Telemedicine outcomes similar to in-person visits for bariatric presurgical appointments
The researchers looked at a range of outcomes in both groups related to bariatric surgery, with participants followed for 60 days following the surgery. For those who had a remote evaluation, the average operating room delay was 7.8 minutes, compared with 4.2 minutes for those who had an in-person evaluation. The average length of the surgery was 134.4 minutes for those with a remote evaluation, compared with 105.3 minutes, and the average length of the hospital stay was 1.9 days compared with 2.1 days. The rate of major adverse events (such as infection or other surgical complications) within 30 days was 3.8% in the remote group and 1.6% in the in-person group, and from days 31 to 60 it was 2.2% compared with 1.6%. The rate of emergency room visits within 30 days was 18.8% in the remote group compared with 17.9% in the in-person group, and the rate of hospital readmission within 30 days was 10.1% compared with 6.6%.
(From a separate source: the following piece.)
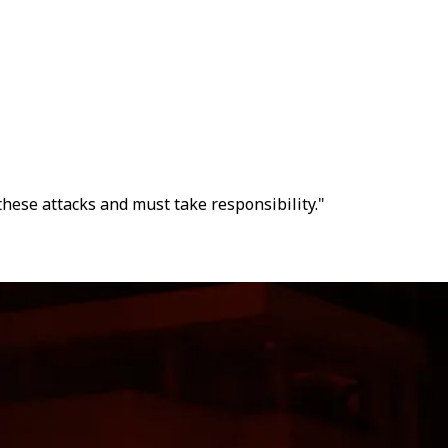
hese attacks and must take responsibility."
In all of these areas, the remote evaluation group was considered to have outcomes that were not worse in any meaningful way than the group than had an in-person evaluation. Only one person died, which occurred within 30 days of surgery and was a member of the in-person group, as noted in an article on the study at MedPage Today.
“Telemedicine may expand the reach of bariatric surgery and narrow disparities for historically disinvested patient populations,” the researchers wrote. “Further investigations should focus on geographical differences between telemedicine and traditional, in-person patient populations and ensure both patient and clinician satisfaction” with remote visits.